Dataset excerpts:
■ ■ ■ ■ ■ ■ ■

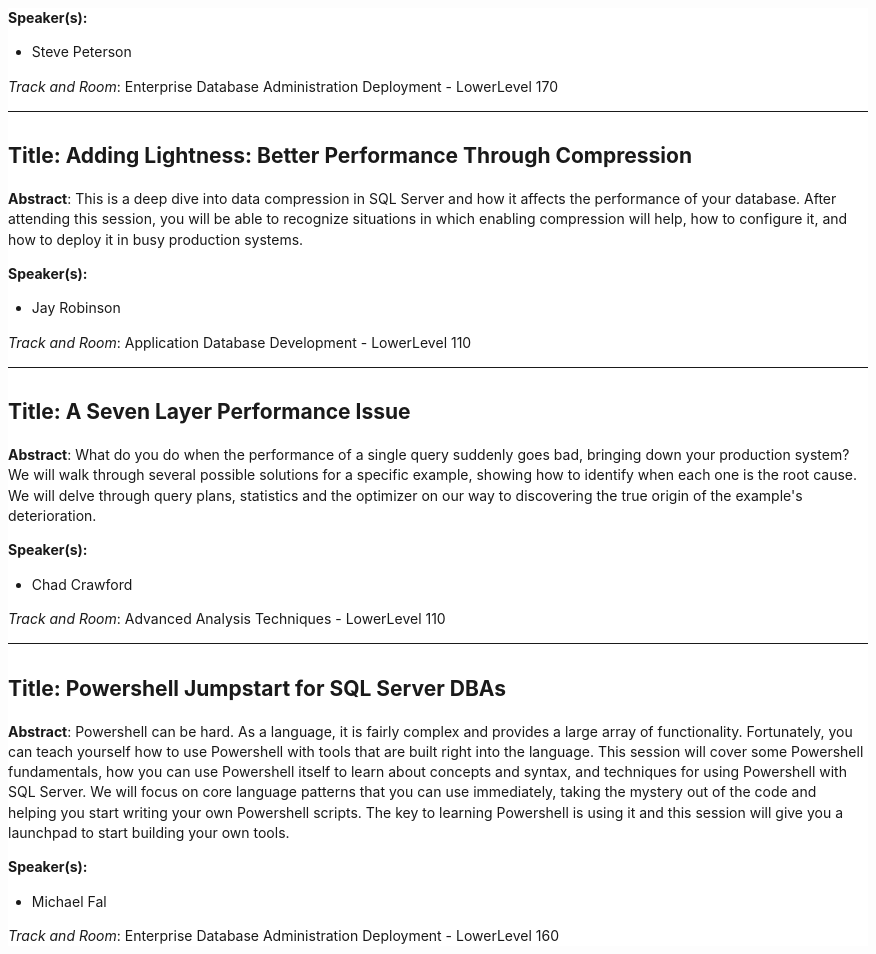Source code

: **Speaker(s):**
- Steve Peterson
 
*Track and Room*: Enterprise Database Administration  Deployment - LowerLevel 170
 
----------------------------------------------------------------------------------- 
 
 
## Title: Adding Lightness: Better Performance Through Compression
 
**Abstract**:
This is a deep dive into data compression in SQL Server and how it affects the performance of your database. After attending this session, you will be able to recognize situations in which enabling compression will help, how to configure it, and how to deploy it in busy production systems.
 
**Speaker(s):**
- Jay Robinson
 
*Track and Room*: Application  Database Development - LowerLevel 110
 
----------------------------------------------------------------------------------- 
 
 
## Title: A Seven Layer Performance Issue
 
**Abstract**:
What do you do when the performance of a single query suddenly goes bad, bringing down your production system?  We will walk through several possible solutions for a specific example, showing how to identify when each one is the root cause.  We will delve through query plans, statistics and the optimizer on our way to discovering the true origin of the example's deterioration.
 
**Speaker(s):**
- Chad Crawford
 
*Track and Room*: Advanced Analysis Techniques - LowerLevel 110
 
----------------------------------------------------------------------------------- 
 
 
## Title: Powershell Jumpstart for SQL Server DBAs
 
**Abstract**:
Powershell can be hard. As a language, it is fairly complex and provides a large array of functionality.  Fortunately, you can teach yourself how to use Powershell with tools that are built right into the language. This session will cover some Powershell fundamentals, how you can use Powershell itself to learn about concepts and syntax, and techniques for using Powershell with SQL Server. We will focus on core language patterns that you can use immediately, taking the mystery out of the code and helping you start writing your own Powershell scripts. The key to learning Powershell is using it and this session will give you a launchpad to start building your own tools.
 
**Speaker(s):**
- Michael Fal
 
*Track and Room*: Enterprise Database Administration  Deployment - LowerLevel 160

■ ■ ■ ■ ■ ■ ■

How to complete this task -> Using the entries above, give back exactly the line containing "## Title: Powershell", the line containing "- Michael Fal", and every line between them, and nothing else.

Task output ->
## Title: Powershell Jumpstart for SQL Server DBAs
 
**Abstract**:
Powershell can be hard. As a language, it is fairly complex and provides a large array of functionality.  Fortunately, you can teach yourself how to use Powershell with tools that are built right into the language. This session will cover some Powershell fundamentals, how you can use Powershell itself to learn about concepts and syntax, and techniques for using Powershell with SQL Server. We will focus on core language patterns that you can use immediately, taking the mystery out of the code and helping you start writing your own Powershell scripts. The key to learning Powershell is using it and this session will give you a launchpad to start building your own tools.
 
**Speaker(s):**
- Michael Fal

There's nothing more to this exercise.